→ Page text:
◇ ◇ ◇ ◇
D★Stream

D★Stream is a set of extensions for writing stream-processing code in Ruby.

CAUTION: D★Stream is work in progress, and pre-alpha quality.

Examples

Example 1: straightforward

The following example takes a sequence of events for a given ticket, and calculates the history for that ticket, using slowly changing dimensions:

events =
  Enumerator.new do |y|
    y << { id: 40562348, at: Time.now - 400, status: 'new' }
    y << { id: 40564682, at: Time.now - 300, assignee_id: 2 }
    y << { id: 40565795, at: Time.now - 250, priority: 'high' }
    y << { id: 40569932, at: Time.now - 100, status: 'solved' }
  end.lazy

S = DStream

history_builder =
  S.compose(
    # calculate new state
    S.scan({}, &:merge),

    # add `version`
    S.zip(1..),
    S.map { |(e, i)| e.merge(version: i) },

    # remove `id`
    S.map { |e| e.except(:id) } },

    # add `valid_to` and `valid_from`, and remove `at`
    S.with_next,
    S.map { |(a, b)| a.merge(valid_to: b ? b.fetch(:at) : nil) },
    S.map { |e| e.merge(valid_from: e.fetch(:at)) },
    S.map { |e| e.except(:at) } },

    # add `row_is_current`
    S.with_next,
    S.map { |(a, b)| a.merge(row_is_current: b.nil?) },
  )

history = history_builder.call(events)
history.each { |e| p e }

The output is as follows:

{
  :status=>"new",
  :valid_from=>2017-05-05 20:18:14 +0200,
  :valid_to=>2017-05-05 20:19:54 +0200,
  :version=>1,
  :row_is_current=>false
}
{
  :status=>"new",
  :assignee_id=>2,
  :valid_from=>2017-05-05 20:19:54 +0200,
  :valid_to=>2017-05-05 20:20:44 +0200,
  :version=>2,
  :row_is_current=>false
}
{
  :status=>"new",
  :assignee_id=>2,
  :priority=>"high",
  :valid_from=>2017-05-05 20:20:44 +0200,
  :valid_to=>2017-05-05 20:23:14 +0200,
  :version=>3,
  :row_is_current=>false
}
{
  :status=>"solved",
  :assignee_id=>2,
  :priority=>"high",
  :valid_from=>2017-05-05 20:23:14 +0200,
  :valid_to=>nil,
  :version=>4,
  :row_is_current=>true
}

Example 2: better factored

This example is functionally identical to the one above, but uses S.compose in order to make the final process, history_builder, easier to understand.
◇ ◇ ◇ ◇
Dataset entries:
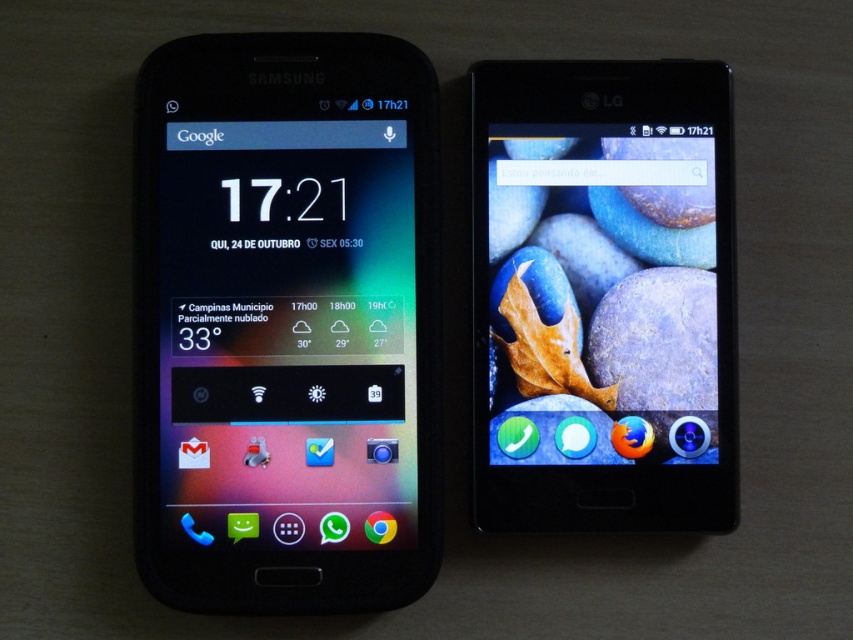
You are setting up a display for a tech store and need to arrange two matte black phones. According to the image, where should you place the matte black phone at left relative to the matte black phone at right?

The matte black phone at left should be placed below the matte black phone at right as per the image.

You are a delivery robot with a 6 inch wide package. You need to place the package between the matte black phone at left and the matte black phone at right. Can you fit the package between them without moving the phones?

The distance between the matte black phone at left and the matte black phone at right is 6.19 inches, so yes, the 6 inch wide package can fit between them since the space is slightly larger than the package.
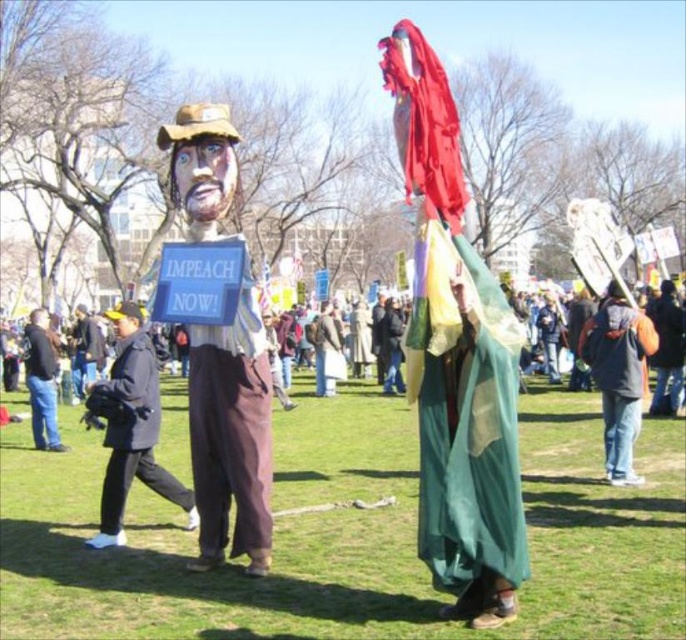
Does matte cardboard figure at center come in front of black fabric jacket at left?

Yes, it is.

Which of these two, matte cardboard figure at center or black fabric jacket at left, stands taller?

matte cardboard figure at center

This screenshot has height=640, width=686. What are the coordinates of `matte cardboard figure at center` in the screenshot? It's located at (230, 436).

Which is above, jeans at left or dark blue fabric at center?

Positioned higher is jeans at left.

Who is shorter, jeans at left or dark blue fabric at center?

Standing shorter between the two is dark blue fabric at center.

Who is more distant from viewer, [32,426] or [82,353]?

The point [82,353] is behind.

Find the location of a particular element. Image resolution: width=686 pixels, height=640 pixels. jeans at left is located at coordinates (40, 380).

Does matte cardboard figure at center lie in front of jeans at left?

Yes, it is in front of jeans at left.

Which is in front, point (263, 456) or point (43, 348)?

Point (263, 456) is in front.

Which is behind, point (215, 173) or point (38, 404)?

The point (38, 404) is behind.

Identify the location of matte cardboard figure at center. Image resolution: width=686 pixels, height=640 pixels. pos(230,436).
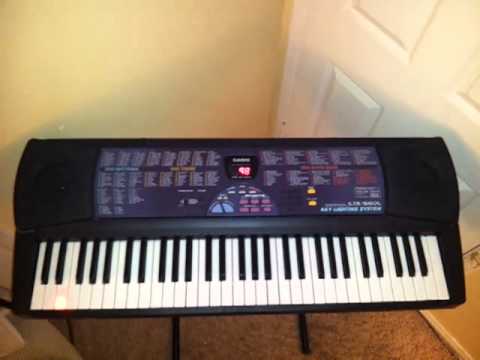
At what (x,y) coordinates should I click in order to perform the action: click on wall. Please return your answer as a coordinate pair (x, y). Image resolution: width=480 pixels, height=360 pixels. Looking at the image, I should click on (172, 53), (286, 24), (462, 332).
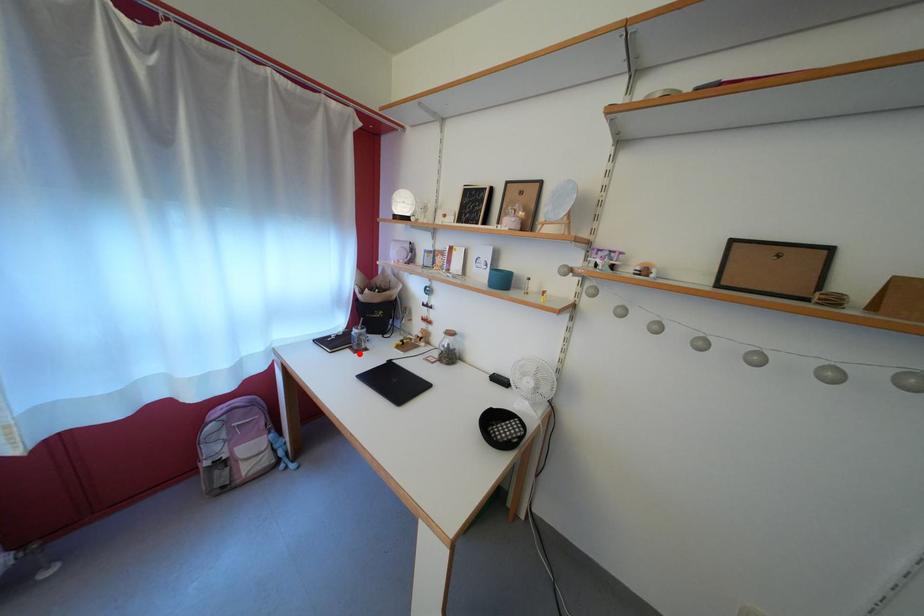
◇ ◇ ◇ ◇
→ Exercise A:
Render as a numbered list everything in the records from their start down to the line containing "You are a delivery", including that line, with blank lines omitted and the pictures left out.
→ Exercise B:
Write the next part of the D★Stream page, picking up after its final sentence.
The D★Stream page and the records are independent of each other.

→ Written answer A:
1. You are setting up a display for a tech store and need to arrange two matte black phones. According to the image, where should you place the matte black phone at left relative to the matte black phone at right?
2. The matte black phone at left should be placed below the matte black phone at right as per the image.
3. You are a delivery robot with a 6 inch wide package. You need to place the package between the matte black phone at left and the matte black phone at right. Can you fit the package between them without moving the phones?

→ Written answer B:
events =
  Enumerator.new do |y|
    y << { id: 40562348, at: Time.now - 400, status: 'new' }
    y << { id: 40564682, at: Time.now - 300, assignee_id: 2 }
    y << { id: 40565795, at: Time.now - 250, priority: 'high' }
    y << { id: 40569932, at: Time.now - 100, status: 'solved' }
  end.lazy

S = DStream

merge =
  S.scan({}, &:merge),

add_version =
  S.compose(
    S.zip(1..),
    S.map { |(e,i)| e.merge(version: i) },
  )

remove_id =
  S.map { |e| e.except(:id) } }

add_valid_dates =
  S.compose(
    S.with_next,
    S.map { |(a,b)| a.merge(valid_to: b ? b.fetch(:at) : nil) },
    S.map { |e| e.merge(valid_from: e.fetch(:at)) },
    S.map { |e| e.except(:at) } },
  )

add_row_is_current =
  S.compose(
    S.with_next,
    S.map { |(a,b)| a.merge(row_is_current: b.nil?) },
  )

history_builder =
  S.compose(
    merge,
    add_version,
    remove_id,
    add_valid_dates,
    add_row_is_current,
  )

history = history_builder.call(events)
history.each { |h| p h }

API

The following functions create individual processors:

map(&block) (similar to Enumerable#map)

S.map(&:odd?).call(1..5).to_a
# => [true, false, true, false, true]

select(&block) (similar to Enumerable#select)

S.select(&:odd?).call(1..5).to_a
# => [1, 3, 5]

reduce(&block) (similar to Enumerable#reduce)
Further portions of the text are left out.